Source texts of formatted documents
....

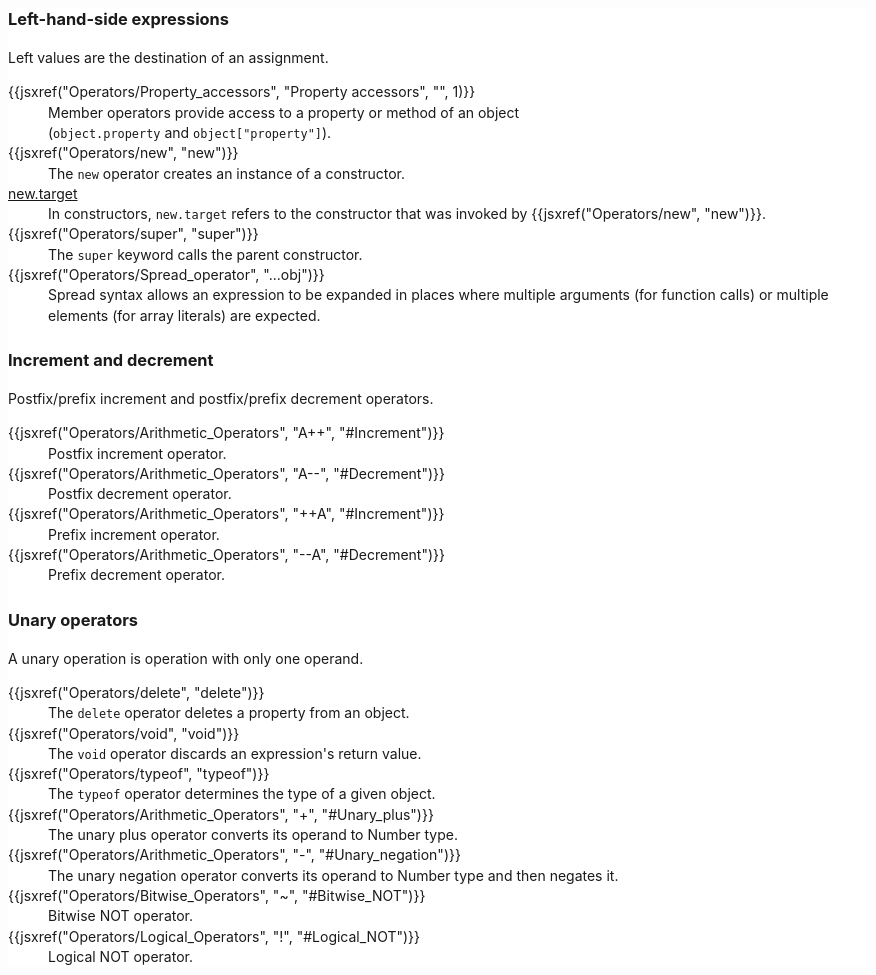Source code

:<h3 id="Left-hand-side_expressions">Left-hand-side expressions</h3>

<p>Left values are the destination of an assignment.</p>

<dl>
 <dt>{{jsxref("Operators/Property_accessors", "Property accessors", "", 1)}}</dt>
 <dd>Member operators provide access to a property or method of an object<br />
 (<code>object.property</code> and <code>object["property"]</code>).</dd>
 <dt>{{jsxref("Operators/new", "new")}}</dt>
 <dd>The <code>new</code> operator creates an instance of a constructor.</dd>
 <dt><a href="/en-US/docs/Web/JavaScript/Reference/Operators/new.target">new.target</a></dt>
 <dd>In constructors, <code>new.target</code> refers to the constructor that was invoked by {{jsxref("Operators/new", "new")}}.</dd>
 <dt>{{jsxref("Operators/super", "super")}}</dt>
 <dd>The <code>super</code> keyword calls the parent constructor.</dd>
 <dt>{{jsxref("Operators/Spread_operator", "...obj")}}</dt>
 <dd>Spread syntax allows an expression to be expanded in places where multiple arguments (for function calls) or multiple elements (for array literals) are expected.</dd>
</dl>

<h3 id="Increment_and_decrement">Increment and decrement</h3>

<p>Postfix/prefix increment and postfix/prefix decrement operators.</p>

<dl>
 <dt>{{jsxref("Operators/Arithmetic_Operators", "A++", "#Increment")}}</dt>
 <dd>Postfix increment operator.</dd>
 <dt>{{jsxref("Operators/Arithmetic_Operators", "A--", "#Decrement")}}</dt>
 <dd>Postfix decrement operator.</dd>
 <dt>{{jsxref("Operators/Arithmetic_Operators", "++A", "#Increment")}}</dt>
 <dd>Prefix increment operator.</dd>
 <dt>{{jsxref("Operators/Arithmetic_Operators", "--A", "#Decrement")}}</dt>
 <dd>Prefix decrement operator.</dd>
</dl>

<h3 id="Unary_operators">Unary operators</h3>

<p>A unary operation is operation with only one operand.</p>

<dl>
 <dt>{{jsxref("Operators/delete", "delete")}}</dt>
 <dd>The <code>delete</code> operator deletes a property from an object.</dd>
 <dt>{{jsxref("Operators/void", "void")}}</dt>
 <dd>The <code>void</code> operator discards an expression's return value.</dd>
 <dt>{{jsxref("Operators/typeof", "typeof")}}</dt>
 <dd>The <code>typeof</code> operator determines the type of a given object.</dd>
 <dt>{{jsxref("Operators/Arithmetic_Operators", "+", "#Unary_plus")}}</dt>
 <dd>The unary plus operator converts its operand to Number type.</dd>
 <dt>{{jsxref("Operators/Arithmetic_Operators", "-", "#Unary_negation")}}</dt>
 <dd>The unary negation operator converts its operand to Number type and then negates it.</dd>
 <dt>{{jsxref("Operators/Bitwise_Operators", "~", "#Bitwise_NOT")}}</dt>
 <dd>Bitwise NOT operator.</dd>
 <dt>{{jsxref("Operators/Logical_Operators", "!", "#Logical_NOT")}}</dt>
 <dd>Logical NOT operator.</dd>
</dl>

....

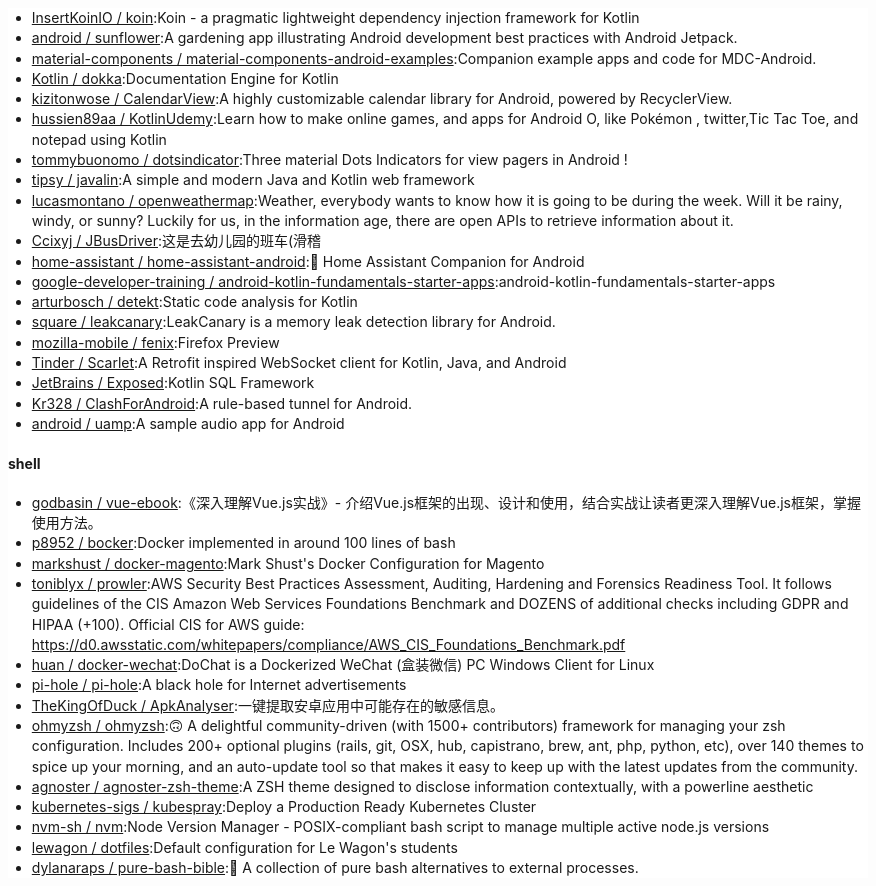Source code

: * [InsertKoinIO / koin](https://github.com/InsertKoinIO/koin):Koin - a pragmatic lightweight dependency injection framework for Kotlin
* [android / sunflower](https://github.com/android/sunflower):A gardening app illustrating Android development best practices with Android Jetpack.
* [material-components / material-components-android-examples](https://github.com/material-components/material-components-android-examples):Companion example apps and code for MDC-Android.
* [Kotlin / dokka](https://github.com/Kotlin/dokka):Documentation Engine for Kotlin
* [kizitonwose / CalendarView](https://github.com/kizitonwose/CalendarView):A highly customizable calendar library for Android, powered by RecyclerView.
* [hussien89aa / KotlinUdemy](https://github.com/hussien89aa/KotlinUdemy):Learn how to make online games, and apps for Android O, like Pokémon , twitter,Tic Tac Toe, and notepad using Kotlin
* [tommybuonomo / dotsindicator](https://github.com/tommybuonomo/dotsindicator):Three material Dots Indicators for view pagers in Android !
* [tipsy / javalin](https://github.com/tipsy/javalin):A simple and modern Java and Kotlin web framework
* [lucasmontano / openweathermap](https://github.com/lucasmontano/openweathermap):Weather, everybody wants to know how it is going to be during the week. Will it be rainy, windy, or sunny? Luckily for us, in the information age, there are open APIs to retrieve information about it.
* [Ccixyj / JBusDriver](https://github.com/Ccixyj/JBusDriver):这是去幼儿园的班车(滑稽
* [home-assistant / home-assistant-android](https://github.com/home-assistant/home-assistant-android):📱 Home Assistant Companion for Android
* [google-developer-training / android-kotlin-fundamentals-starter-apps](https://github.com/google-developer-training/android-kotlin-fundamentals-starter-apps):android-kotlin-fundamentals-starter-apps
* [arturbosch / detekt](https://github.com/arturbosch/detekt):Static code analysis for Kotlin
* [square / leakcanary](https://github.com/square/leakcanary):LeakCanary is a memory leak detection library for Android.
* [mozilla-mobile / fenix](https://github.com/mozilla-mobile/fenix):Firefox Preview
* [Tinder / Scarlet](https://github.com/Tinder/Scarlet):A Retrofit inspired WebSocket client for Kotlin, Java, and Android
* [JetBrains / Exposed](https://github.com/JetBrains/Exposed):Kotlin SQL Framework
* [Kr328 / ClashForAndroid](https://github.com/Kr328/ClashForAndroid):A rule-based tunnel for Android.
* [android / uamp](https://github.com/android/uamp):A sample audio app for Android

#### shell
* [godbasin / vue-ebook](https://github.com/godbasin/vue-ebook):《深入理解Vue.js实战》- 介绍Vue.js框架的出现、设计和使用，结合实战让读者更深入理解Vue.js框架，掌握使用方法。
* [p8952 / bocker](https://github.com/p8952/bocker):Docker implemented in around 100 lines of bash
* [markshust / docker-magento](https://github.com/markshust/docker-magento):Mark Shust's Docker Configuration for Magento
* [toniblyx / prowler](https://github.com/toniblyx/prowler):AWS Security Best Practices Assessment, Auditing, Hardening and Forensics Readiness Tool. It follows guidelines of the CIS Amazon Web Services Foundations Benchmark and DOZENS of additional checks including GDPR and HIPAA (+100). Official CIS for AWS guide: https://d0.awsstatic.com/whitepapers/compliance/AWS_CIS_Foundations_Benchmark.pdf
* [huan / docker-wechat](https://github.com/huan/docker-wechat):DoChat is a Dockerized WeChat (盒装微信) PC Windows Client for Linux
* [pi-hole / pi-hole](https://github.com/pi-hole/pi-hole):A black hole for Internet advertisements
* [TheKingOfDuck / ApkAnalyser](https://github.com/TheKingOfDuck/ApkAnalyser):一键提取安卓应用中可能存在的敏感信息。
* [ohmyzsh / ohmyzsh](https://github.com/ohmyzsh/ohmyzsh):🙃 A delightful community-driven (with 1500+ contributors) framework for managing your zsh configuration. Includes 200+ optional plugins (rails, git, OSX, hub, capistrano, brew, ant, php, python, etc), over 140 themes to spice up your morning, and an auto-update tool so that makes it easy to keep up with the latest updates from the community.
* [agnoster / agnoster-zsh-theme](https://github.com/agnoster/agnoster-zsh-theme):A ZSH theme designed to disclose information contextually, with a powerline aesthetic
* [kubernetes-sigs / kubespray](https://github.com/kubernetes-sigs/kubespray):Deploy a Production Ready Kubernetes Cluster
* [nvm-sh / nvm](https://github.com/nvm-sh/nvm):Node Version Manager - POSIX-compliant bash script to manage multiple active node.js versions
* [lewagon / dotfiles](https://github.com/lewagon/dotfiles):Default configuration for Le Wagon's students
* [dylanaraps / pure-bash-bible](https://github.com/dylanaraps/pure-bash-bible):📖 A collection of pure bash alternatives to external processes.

....

> EXERCISE REQUIREMENTS: Your task for the entries above: copy exactly the span starting with the line with "analysis for Kotlin" and going on through the line with "library for Android.", both lines included, and nothing else.

> ANSWER FOR THIS EXERCISE:
* [arturbosch / detekt](https://github.com/arturbosch/detekt):Static code analysis for Kotlin
* [square / leakcanary](https://github.com/square/leakcanary):LeakCanary is a memory leak detection library for Android.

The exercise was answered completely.